In the winter, or is it yet fall, the Advent sun takes a different
course through the sky framed in my bedroom window, lower,
above the roof across the street. It barely skims over the top
of the house, now only peeks through the large center window
of the bay, unlike summer’s fiery ball shooting up from
the horizon, quickly reaching far above the top port window
by noon. I skim the last of the clover honey from the jar, squeezing
the honeycomb for it’s final syrupy kiss of summer.
My grandfather tended bees, an odd hobby for a city man.
I watched from the fence of Farmer Granjean’s parcel lent to
my grandpa without need for recompense, knowing the
importance of bees. What was giving up an old donkey barn
for shade, a cottonwood for rest, and a few hundred square feet
in exchange for pollination? Mr. Granjean’s horse, Honey,
I don’t know if that was the horse’s real name or just mine for her,
waited for my weekly stop in the car bumping down the dirt path
to the hives with my father or mother behind the steering wheel
of the 56 Chevy Nomad, my grandpa garbed in overalls, and me
with a sugar cube in my sweaty hand starting to glisten with
sweetness. A fond memory for this winter’s noon meal,
or is it still fall? Like honey the world slows in the cold
and the snow. The early dark brings a quiet, not invited but
needed. Out the kitchen window I see the last of the summer
blooms now stalks wilted and ocher blanketed in snow,
perennials taking a nap deep beneath the rich soil so tenderly
worked and fed and watered in times past. Now is the time
for rest, not necessarily invited, but needed this winter’s noon,
how can it still be fall?
I am privileged to attend a small Catholic church located in a storefront in a strip mall in Aurora, Colorado that is occasionally marked by gang graffiti and is not far from the movie theatre that brought unwanted fame to this city a while back.

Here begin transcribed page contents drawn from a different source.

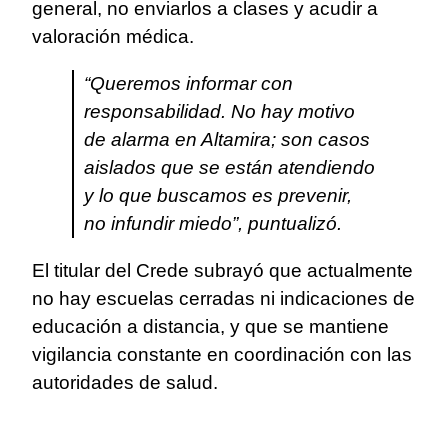
general, no enviarlos a clases y acudir a
valoración médica.
“Queremos informar con
responsabilidad. No hay motivo
de alarma en Altamira; son casos
aislados que se están atendiendo
y lo que buscamos es prevenir,
no infundir miedo”, puntualizó.
El titular del Crede subrayó que actualmente
no hay escuelas cerradas ni indicaciones de
educación a distancia, y que se mantiene
vigilancia constante en coordinación con las
autoridades de salud.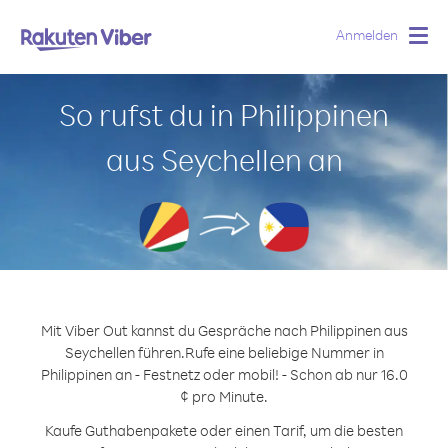
Anmelden
Togg
navig
So rufst du in Philippinen
aus Seychellen an
Mit Viber Out kannst du Gespräche nach Philippinen aus
Seychellen führen.
Rufe eine beliebige Nummer in
Philippinen an - Festnetz oder mobil! - Schon ab nur 16.0
¢ pro Minute.
Kaufe Guthabenpakete oder einen Tarif, um die besten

We are not Roman Catholics at the Church of the Holy Family, but belong to the Ecumenical Catholic Communion. It is a loving congregation. And our pastor, Fr. Scott Jenkins, loves baseball, probably because he holds the major league ERA title for his homilies.
At our monthly Celtic Mass tonight, Fr. Scott, wove a beautiful Advent homily about uninvited guests – winter as part of nature’s cycle from the 1st reading in Isaiah 11:1-10 and John the Baptist from Matthew 3:1-12.
My poem for this second week in Advent takes up Fr. Scott’s invitation to welcome both of the uninvited guests into my life. Slowing down with winter to recognize and become a part of nature’s cycle and eating honey like John the Baptist.
Okay, so there was a little more to the John the Baptist part, but the memory of my grandfather’s bees warmed my soul in our below zero weather tonight.